Alencar Furtado diz que a participação naquele programa de tv, em junho de 77, não foi heroísmo, mas apenas a luta contra os desaparecimentos e os atos de tortura daquele período.

"Eu, como líder, não poderia deixar de exteriorizar a angústia nacional que visitava os nossos gabinetes todo dia. O sofrimento era grande, a tortura, os desaparecimentos de cidadãos, o assassinato, exílio, cassação. Então eu tinha por dever, não havia nada de heroísmo nao, mas por dever denunciar isso à nação o que estava havendo"

O parlamentar perseguido pela ditadura relembra que ser cassado naquela época era motivo de orgulho para um deputado, ao contrário do que acontece nos dias de hoje.

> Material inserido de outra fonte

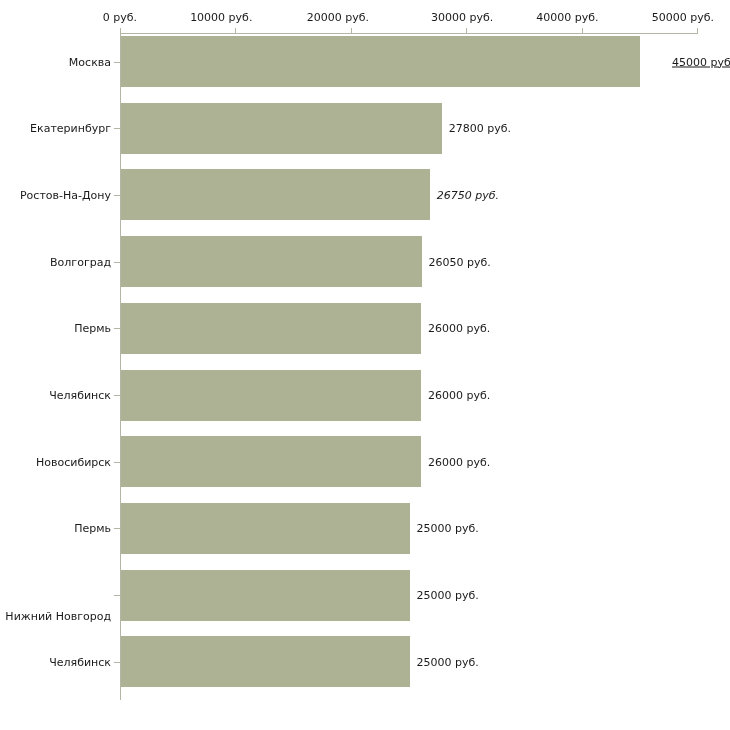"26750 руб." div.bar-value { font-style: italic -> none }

"Naquela época, o camarada, quando era cassado como eu fui e outros foram, era uma condecoração, porque a gente lutava por liberdade, democracia, lutava contra uma ditadura para que a gente pudesse respirar liberdade nesse país. Hoje cassação é sinônimo de execração, é algo que condena. Naquela época era uma absolvição, a gente ficava orgulhoso apesar do vexame da cassação"

Alencar Furtado diz que, do alto dos seus oitenta anos, gostaria de ver o Brasil democratizado e com dirigentes que pudessem servir de exemplo para as novas gerações.